(Stored data)

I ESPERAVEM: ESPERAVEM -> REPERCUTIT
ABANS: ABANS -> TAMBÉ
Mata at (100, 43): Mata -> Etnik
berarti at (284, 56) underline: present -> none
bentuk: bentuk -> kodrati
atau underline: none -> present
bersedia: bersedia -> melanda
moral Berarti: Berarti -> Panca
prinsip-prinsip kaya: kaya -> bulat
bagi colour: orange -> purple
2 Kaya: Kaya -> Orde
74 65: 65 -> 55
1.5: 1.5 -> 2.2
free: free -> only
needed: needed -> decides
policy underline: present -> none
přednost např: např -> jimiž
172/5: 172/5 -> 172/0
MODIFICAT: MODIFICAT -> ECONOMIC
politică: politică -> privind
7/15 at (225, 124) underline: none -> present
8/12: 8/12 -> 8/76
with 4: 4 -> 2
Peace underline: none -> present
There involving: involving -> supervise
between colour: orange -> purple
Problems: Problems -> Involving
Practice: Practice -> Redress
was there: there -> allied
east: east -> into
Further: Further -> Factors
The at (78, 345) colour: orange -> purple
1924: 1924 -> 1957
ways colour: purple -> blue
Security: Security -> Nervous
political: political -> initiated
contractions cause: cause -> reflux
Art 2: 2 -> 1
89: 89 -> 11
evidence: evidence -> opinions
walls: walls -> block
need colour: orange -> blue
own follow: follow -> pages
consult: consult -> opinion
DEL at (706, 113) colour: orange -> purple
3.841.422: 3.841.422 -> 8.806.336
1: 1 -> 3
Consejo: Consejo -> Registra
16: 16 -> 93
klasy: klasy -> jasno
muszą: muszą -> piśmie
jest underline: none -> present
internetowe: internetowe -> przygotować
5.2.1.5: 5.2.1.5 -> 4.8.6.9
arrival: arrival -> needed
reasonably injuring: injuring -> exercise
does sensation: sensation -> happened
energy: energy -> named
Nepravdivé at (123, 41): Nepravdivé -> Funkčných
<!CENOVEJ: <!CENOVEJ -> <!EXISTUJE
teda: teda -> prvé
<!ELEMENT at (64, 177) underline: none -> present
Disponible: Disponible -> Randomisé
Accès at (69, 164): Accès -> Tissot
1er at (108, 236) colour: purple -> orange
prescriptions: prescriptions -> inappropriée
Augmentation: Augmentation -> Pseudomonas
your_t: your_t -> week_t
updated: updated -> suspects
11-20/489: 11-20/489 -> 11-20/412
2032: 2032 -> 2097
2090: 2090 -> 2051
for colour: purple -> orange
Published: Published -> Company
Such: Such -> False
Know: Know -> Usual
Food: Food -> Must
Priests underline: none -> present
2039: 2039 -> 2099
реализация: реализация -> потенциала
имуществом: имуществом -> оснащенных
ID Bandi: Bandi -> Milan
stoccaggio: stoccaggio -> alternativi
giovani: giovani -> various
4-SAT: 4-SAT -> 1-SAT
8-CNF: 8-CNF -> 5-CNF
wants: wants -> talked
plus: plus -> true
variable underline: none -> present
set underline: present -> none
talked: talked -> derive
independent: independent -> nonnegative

(EXERCISE) Which lines in the material above contain the word "blue"? Pick out each of those lines and copy it in full.

(EXPECTED ANSWER)
ways colour: purple -> blue
need colour: orange -> blue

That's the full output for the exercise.